Reproduce every line of the entries below verbatim, with no alterations.

Collected data
━━━━━━━━━━━━━━━━

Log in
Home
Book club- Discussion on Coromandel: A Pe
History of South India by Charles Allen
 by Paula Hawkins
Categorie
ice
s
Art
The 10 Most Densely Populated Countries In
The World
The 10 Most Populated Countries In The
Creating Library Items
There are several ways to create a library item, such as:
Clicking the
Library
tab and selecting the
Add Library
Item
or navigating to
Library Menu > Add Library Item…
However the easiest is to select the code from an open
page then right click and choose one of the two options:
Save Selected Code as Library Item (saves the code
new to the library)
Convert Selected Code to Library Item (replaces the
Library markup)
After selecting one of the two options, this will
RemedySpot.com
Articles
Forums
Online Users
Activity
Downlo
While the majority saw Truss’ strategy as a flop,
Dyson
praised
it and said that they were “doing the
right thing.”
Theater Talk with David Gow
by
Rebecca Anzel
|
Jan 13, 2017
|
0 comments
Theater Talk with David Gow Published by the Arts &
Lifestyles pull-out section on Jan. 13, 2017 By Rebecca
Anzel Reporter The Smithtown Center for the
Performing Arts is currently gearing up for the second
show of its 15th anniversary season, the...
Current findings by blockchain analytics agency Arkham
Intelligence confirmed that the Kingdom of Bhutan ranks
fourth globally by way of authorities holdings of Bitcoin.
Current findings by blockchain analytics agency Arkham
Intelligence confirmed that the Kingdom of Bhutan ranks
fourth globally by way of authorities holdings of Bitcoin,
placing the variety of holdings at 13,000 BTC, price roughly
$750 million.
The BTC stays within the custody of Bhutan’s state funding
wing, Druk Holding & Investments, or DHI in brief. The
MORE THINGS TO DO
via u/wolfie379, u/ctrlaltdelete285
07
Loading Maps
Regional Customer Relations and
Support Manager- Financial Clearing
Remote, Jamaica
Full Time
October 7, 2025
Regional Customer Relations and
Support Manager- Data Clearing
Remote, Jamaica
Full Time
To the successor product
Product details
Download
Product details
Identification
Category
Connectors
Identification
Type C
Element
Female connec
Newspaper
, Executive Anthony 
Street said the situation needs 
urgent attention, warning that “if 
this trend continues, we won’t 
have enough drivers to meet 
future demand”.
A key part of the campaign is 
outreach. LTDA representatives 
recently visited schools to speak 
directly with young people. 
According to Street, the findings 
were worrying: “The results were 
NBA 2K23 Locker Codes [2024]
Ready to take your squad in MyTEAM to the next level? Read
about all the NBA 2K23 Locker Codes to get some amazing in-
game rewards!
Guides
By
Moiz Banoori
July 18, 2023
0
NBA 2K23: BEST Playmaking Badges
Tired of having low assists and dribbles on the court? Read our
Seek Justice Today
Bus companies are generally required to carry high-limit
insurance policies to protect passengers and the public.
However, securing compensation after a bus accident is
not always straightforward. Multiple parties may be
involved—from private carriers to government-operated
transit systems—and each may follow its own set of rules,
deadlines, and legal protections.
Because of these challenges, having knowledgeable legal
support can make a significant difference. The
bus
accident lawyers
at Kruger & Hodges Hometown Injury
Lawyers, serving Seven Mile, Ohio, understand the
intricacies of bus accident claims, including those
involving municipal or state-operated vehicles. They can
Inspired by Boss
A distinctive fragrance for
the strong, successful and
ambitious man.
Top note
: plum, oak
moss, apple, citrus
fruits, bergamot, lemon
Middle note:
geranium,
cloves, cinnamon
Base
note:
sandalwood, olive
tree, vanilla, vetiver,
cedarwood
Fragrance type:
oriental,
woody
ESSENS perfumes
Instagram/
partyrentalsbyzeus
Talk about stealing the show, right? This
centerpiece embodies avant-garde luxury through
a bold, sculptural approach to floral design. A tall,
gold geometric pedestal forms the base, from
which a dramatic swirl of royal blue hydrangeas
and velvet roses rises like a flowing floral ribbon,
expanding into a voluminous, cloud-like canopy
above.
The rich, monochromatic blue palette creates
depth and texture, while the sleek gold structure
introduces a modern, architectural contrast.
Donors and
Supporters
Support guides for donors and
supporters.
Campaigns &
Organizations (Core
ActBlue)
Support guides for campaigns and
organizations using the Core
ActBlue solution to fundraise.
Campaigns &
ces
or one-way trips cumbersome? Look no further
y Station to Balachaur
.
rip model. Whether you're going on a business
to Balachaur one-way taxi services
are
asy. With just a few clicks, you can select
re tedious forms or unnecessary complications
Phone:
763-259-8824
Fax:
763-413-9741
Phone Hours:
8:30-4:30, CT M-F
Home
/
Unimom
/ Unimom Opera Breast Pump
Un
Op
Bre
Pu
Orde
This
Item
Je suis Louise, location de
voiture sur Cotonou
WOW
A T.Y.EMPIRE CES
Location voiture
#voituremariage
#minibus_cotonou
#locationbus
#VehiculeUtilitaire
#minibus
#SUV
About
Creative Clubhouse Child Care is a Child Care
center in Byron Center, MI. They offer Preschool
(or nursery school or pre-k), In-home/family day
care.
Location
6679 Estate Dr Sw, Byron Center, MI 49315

━━━━━━━━━━━━━━━━

## Task result
Log in
Home
Book club- Discussion on Coromandel: A Pe
History of South India by Charles Allen
 by Paula Hawkins
Categorie
ice
s
Art
The 10 Most Densely Populated Countries In
The World
The 10 Most Populated Countries In The
Creating Library Items
There are several ways to create a library item, such as:
Clicking the
Library
tab and selecting the
Add Library
Item
or navigating to
Library Menu > Add Library Item…
However the easiest is to select the code from an open
page then right click and choose one of the two options:
Save Selected Code as Library Item (saves the code
new to the library)
Convert Selected Code to Library Item (replaces the
Library markup)
After selecting one of the two options, this will
RemedySpot.com
Articles
Forums
Online Users
Activity
Downlo
While the majority saw Truss’ strategy as a flop,
Dyson
praised
it and said that they were “doing the
right thing.”
Theater Talk with David Gow
by
Rebecca Anzel
|
Jan 13, 2017
|
0 comments
Theater Talk with David Gow Published by the Arts &
Lifestyles pull-out section on Jan. 13, 2017 By Rebecca
Anzel Reporter The Smithtown Center for the
Performing Arts is currently gearing up for the second
show of its 15th anniversary season, the...
Current findings by blockchain analytics agency Arkham
Intelligence confirmed that the Kingdom of Bhutan ranks
fourth globally by way of authorities holdings of Bitcoin.
Current findings by blockchain analytics agency Arkham
Intelligence confirmed that the Kingdom of Bhutan ranks
fourth globally by way of authorities holdings of Bitcoin,
placing the variety of holdings at 13,000 BTC, price roughly
$750 million.
The BTC stays within the custody of Bhutan’s state funding
wing, Druk Holding & Investments, or DHI in brief. The
MORE THINGS TO DO
via u/wolfie379, u/ctrlaltdelete285
07
Loading Maps
Regional Customer Relations and
Support Manager- Financial Clearing
Remote, Jamaica
Full Time
October 7, 2025
Regional Customer Relations and
Support Manager- Data Clearing
Remote, Jamaica
Full Time
To the successor product
Product details
Download
Product details
Identification
Category
Connectors
Identification
Type C
Element
Female connec
Newspaper
, Executive Anthony 
Street said the situation needs 
urgent attention, warning that “if 
this trend continues, we won’t 
have enough drivers to meet 
future demand”.
A key part of the campaign is 
outreach. LTDA representatives 
recently visited schools to speak 
directly with young people. 
According to Street, the findings 
were worrying: “The results were 
NBA 2K23 Locker Codes [2024]
Ready to take your squad in MyTEAM to the next level? Read
about all the NBA 2K23 Locker Codes to get some amazing in-
game rewards!
Guides
By
Moiz Banoori
July 18, 2023
0
NBA 2K23: BEST Playmaking Badges
Tired of having low assists and dribbles on the court? Read our
Seek Justice Today
Bus companies are generally required to carry high-limit
insurance policies to protect passengers and the public.
However, securing compensation after a bus accident is
not always straightforward. Multiple parties may be
involved—from private carriers to government-operated
transit systems—and each may follow its own set of rules,
deadlines, and legal protections.
Because of these challenges, having knowledgeable legal
support can make a significant difference. The
bus
accident lawyers
at Kruger & Hodges Hometown Injury
Lawyers, serving Seven Mile, Ohio, understand the
intricacies of bus accident claims, including those
involving municipal or state-operated vehicles. They can
Inspired by Boss
A distinctive fragrance for
the strong, successful and
ambitious man.
Top note
: plum, oak
moss, apple, citrus
fruits, bergamot, lemon
Middle note:
geranium,
cloves, cinnamon
Base
note:
sandalwood, olive
tree, vanilla, vetiver,
cedarwood
Fragrance type:
oriental,
woody
ESSENS perfumes
Instagram/
partyrentalsbyzeus
Talk about stealing the show, right? This
centerpiece embodies avant-garde luxury through
a bold, sculptural approach to floral design. A tall,
gold geometric pedestal forms the base, from
which a dramatic swirl of royal blue hydrangeas
and velvet roses rises like a flowing floral ribbon,
expanding into a voluminous, cloud-like canopy
above.
The rich, monochromatic blue palette creates
depth and texture, while the sleek gold structure
introduces a modern, architectural contrast.
Donors and
Supporters
Support guides for donors and
supporters.
Campaigns &
Organizations (Core
ActBlue)
Support guides for campaigns and
organizations using the Core
ActBlue solution to fundraise.
Campaigns &
ces
or one-way trips cumbersome? Look no further
y Station to Balachaur
.
rip model. Whether you're going on a business
to Balachaur one-way taxi services
are
asy. With just a few clicks, you can select
re tedious forms or unnecessary complications
Phone:
763-259-8824
Fax:
763-413-9741
Phone Hours:
8:30-4:30, CT M-F
Home
/
Unimom
/ Unimom Opera Breast Pump
Un
Op
Bre
Pu
Orde
This
Item
Je suis Louise, location de
voiture sur Cotonou
WOW
A T.Y.EMPIRE CES
Location voiture
#voituremariage
#minibus_cotonou
#locationbus
#VehiculeUtilitaire
#minibus
#SUV
About
Creative Clubhouse Child Care is a Child Care
center in Byron Center, MI. They offer Preschool
(or nursery school or pre-k), In-home/family day
care.
Location
6679 Estate Dr Sw, Byron Center, MI 49315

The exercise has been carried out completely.